* _WORK TO COMPLETE_
Should a picture appear anywhere in the data, omit it and copy everything else exactly.

* _THE RECORDS_
○ ○ ○ ○

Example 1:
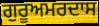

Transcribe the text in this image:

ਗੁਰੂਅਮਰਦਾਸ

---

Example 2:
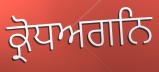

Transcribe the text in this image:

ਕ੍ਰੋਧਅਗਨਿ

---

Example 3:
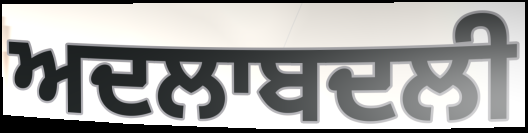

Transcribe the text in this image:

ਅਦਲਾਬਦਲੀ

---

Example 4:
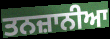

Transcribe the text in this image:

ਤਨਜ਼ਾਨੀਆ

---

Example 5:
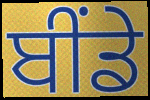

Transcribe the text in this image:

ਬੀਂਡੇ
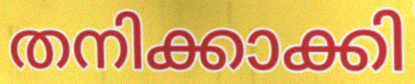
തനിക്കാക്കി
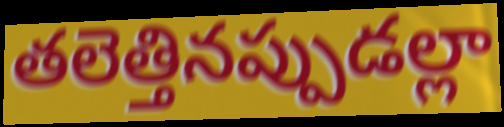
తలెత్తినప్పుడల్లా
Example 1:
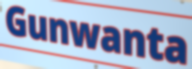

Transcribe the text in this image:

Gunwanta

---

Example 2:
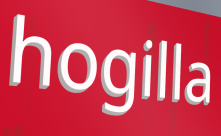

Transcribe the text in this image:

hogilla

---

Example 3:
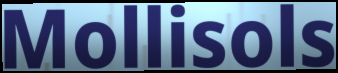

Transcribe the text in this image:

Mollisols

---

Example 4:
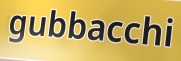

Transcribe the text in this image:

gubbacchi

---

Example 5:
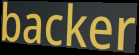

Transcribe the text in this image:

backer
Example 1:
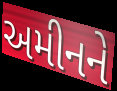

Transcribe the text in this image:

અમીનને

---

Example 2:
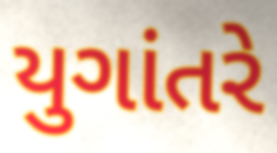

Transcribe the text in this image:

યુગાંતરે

○ ○ ○ ○

* _ANSWER BOX_
Example 1:

Transcribe the text in this image:

ਗੁਰੂਅਮਰਦਾਸ

---

Example 2:

Transcribe the text in this image:

ਕ੍ਰੋਧਅਗਨਿ

---

Example 3:

Transcribe the text in this image:

ਅਦਲਾਬਦਲੀ

---

Example 4:

Transcribe the text in this image:

ਤਨਜ਼ਾਨੀਆ

---

Example 5:

Transcribe the text in this image:

ਬੀਂਡੇ
തനിക്കാക്കി
తలెత్తినప్పుడల్లా
Example 1:

Transcribe the text in this image:

Gunwanta

---

Example 2:

Transcribe the text in this image:

hogilla

---

Example 3:

Transcribe the text in this image:

Mollisols

---

Example 4:

Transcribe the text in this image:

gubbacchi

---

Example 5:

Transcribe the text in this image:

backer
Example 1:

Transcribe the text in this image:

અમીનને

---

Example 2:

Transcribe the text in this image:

યુગાંતરે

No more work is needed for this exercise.